Code and data to reproduce the statistical analyses in Zempeltzi et al. ,2020, in Communications Biology.
Title: Task rule and choice are reflected by layer-specific processing in rodent auditory cortical microcircuits
Authors: Marina M. Zempeltzi, Martin Kisse, Michael G. K. Brunk, Claudia Glemser, Sümeyra Aksit, Katrina E. Deane, Shivam Maurya, Lina Schneider, Frank W. Ohl, Matthias Deliano & Max F. K. Happel
Please cite us if you use these scripts.
The data needed is found in 0_data:
- Dataset.RData contains the preprocessed electrophysiological data used for statistical analysis
- Raw LFP/CSD data (.mat files) for this project are available upon request.
The analysis scripts will produce the publication’s figures (.pdf) and statistics(.csv), which are placed in the folder 3_output. They are ordered and organized by their purpose in the 1_code folder:
- 0_masterFile.R: here the data will be loaded and you can choose which analyses you want to run by setting the corresponding Boolean variables
- 1_descriptiveStats.R: creates the RT histograms
- 2_ANOVAs.R: runs all the ANOVAs and saves their corresponding statistics (with posthoc tests) and plots
- 3_GLMMs_1binBeforeReaction.R: this will run all GLMMs shown in the paper, plotting the ones for the AVREC RMS and giving the additional statistical results for all layers and binary variables
- 4_GLMMs_2to4binBeforeReaction.R: this will run the time-resolved GLMMs, tracking back 2,3 and 4 bins before the animal's reaction time. These analyses are summarized and displayed in Figure 7, which is created in the next file
- 5_Time-resolvedR2mPlots.R: this will create the R2m plots shown in the paper, based on the results of file 4.

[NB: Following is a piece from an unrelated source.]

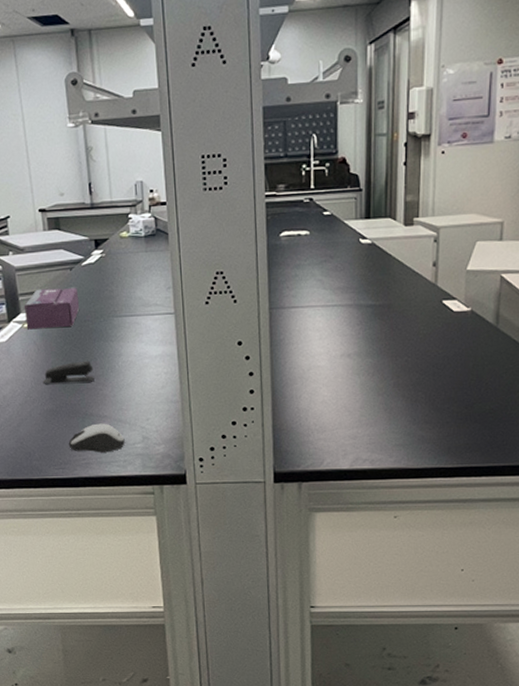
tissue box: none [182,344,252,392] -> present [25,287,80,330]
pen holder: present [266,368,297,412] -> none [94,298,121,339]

Since code file 4 takes a longer time to run, it is recommended to set runAllGLMMs to FALSE in the 0_masterFile.R. 2_pipeline stores the results of the time-resolved GLMMs for further analysis in script 5, as well as some original functions written to facilitate the plotting and handling of the GLMMs.
With these guidelines, further, more detailled comments in the code and the modular setup of the analysis, we want to allow the user to rerun and understand our statistical analysis.
Please raise an issue in this repository if something is not running. Thank you!